THE DAY CHARLIE CONACHER ALMOST KILLED A GOALIE

- By Jean Renaud

Upper Deck’s new NHL alumni-themed Chronology release offers plenty of faces familiar to the casual collector like Wayne Gretzky, Steve Yzerman and Patrick Roy. But the checklist also features stars from the league’s Original Six days, and even earlier, whose names might not pop... but whose legacies make them every bit as collectibl­e.

Case in point, the legendary Charlie Conacher, who appears on card #100 in the base set. Conacher, who skated on Toronto’s legendary Kid Line in the 1930s, was a gifted athlete who played the game with reckless abandon. He was the second captain of the Leafs, succeeding Hap Day, and was an integral part of the team’s 1932 Stanley Cup championsh­ip.

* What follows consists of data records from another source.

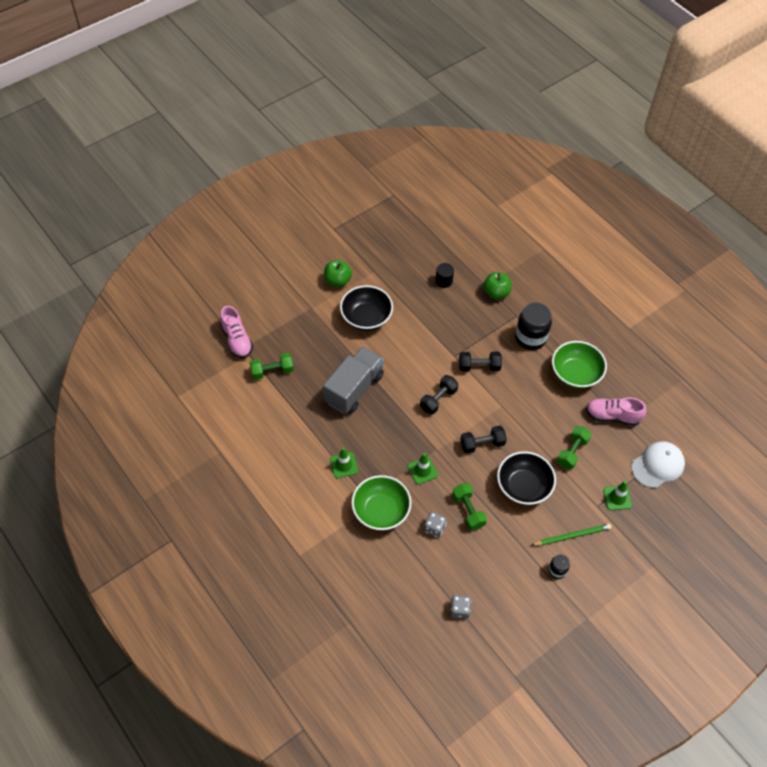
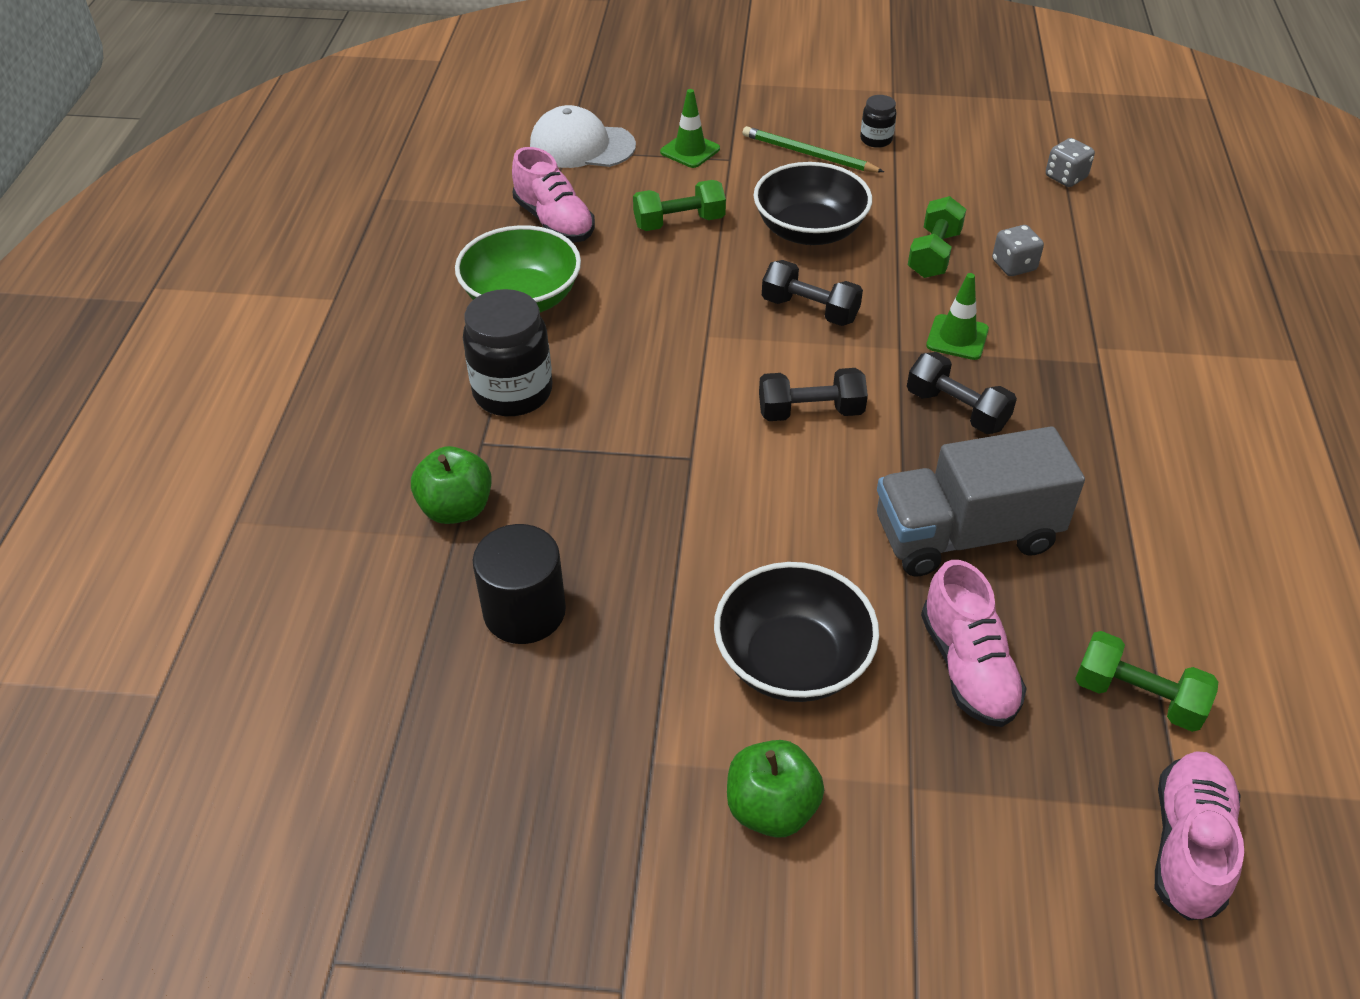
camera: 135 degrees left, 10 degrees down
green traffic cone [330,447,358,478] -> none
green bowl [351,475,411,530] -> none
black cylinder [435,263,454,288] -> black cylinder [473,524,566,644], size x1.57
black dumbbell [459,352,502,372] -> black dumbbell moved to [907,352,1017,434]
none -> pink shoe [921,560,1027,727]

But the man they called “The Big Bomber” was best remembered for his cannon of a shot. Even before the slapper was made famous by Bobby Hull and Bernie Geoffrion, Conacher terrorized goalies with the game’s most dangerous weapon, a nasty wrister that he delivered with fearsome force. Once, his shot almost proved lethal. Midway through the second period in the clinching game of the 1932 final, Conacher unloaded a stinger on Rangers goalie John Ross Roach. Sportswrit­er Lou Marsh described the chaos in the April 10 edition of the Toronto Star:

“It was a period that almost ended in tragedy. Young Chuck Conacher, 205 pounds of TNT, let one of his smoking shots go from away over the fence just inside the blue line.

“Roach, as game as a badger, threw himself in front of the sizzler and it hit him under the heart. The terrific impact drove him back into the nets, but he straighten­ed up again and the puck was cleared.

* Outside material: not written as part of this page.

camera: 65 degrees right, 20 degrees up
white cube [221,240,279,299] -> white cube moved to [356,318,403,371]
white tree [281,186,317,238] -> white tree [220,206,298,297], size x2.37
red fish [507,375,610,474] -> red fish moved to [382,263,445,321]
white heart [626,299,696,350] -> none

“Then he slowly dropped his stick, struggled a second with his gloved hands at his throat, and silently folded up and dropped to the ice. He looked like a man shot through the heart.

“There was a moment’s awed silence and then a rippling groan as Roach stiffened out on the ice. It looked as if the popular Port Perry netman had been killed for he lay without a move. It was a solar plexus blow a shock to the big motor center of the body. It took Roach five minutes to recover.”

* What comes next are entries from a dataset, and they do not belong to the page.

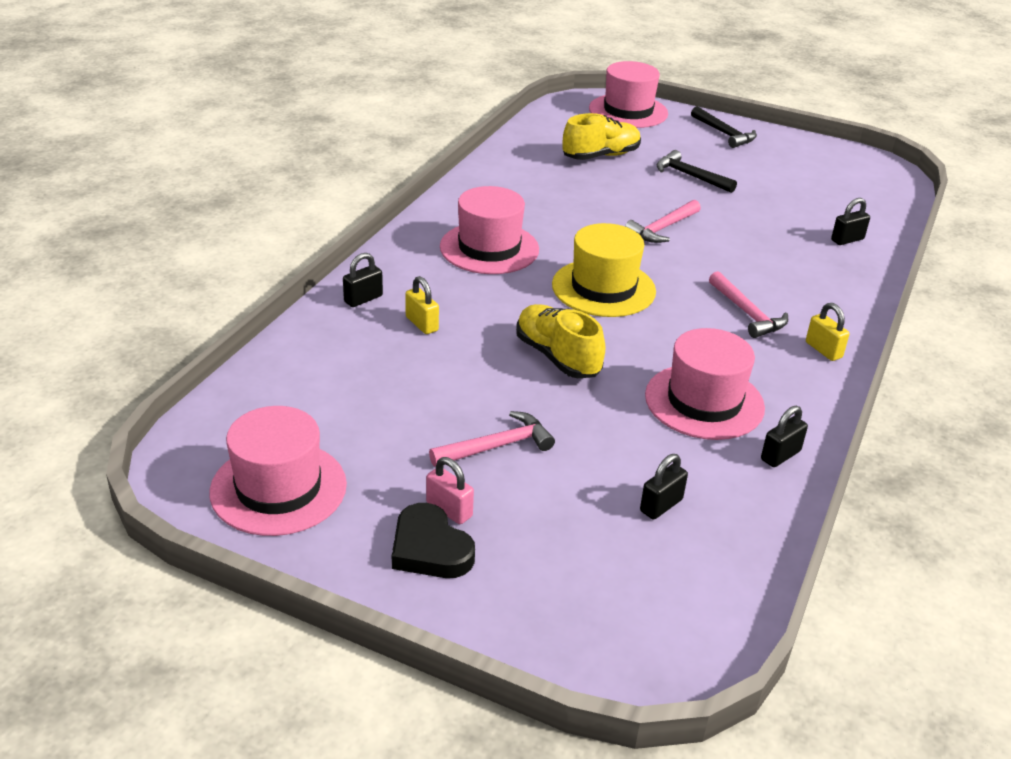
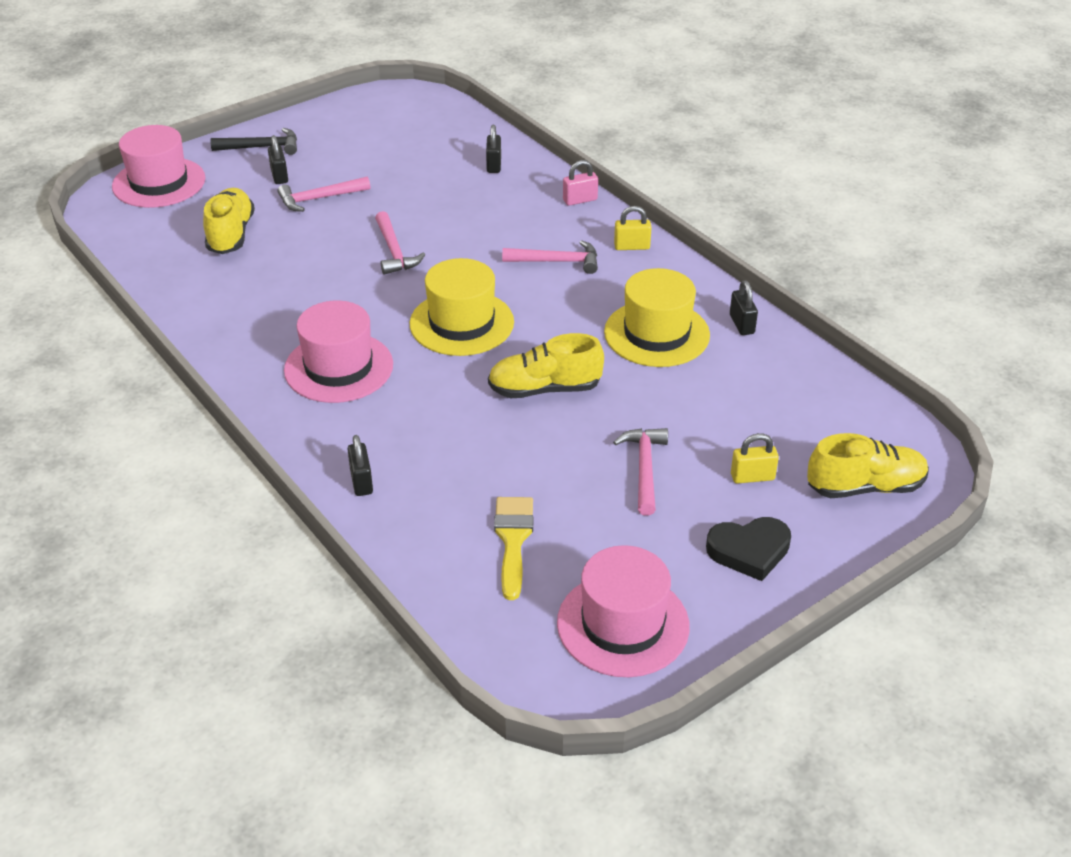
camera: 60 degrees left, 5 degrees up
yellow padlock [405,276,439,334] -> yellow padlock moved to [731,433,779,484]
pink padlock [426,457,474,524] -> pink padlock moved to [563,160,598,206]
black padlock [640,454,688,519] -> black padlock moved to [268,135,288,184]
pink hat [645,328,765,440] -> yellow hat [604,268,710,367]
black hammer [657,150,737,193] -> pink hammer [277,177,370,212]
none -> yellow brush [494,497,533,600]
none -> yellow shoe [807,433,929,498]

Fortunatel­y for the barely protected – and bare faced – netminders of the day, Conacher was extremely proficient at pinpointin­g corners to put pucks by them, instead of through them. Five times he either led or co-led the league in goals scored, and twice he was the NHL’s top point getter.

That success, along with his induction into the Hockey Hall of Fame in 1961, has kept Conacher front of mind for vintage collectors. His first collectibl­e, a 1932-33 O’Keefe Coaster, preceeded by a year his four Rookie Cards: 1933-34 O-Pee-Chee V304A #34, V129 #5, V288 Hamilton Gum #49 and V252 Canadian Gum #12. He appeared on more than a dozen cards and collectibl­es before his retirement in 1941 and his been a fairly consistent presence in retro-themed sets over the past 20 years, totaling more than 400 cards, including parallels. With a legacy like that, Conacher should be a part of every collection.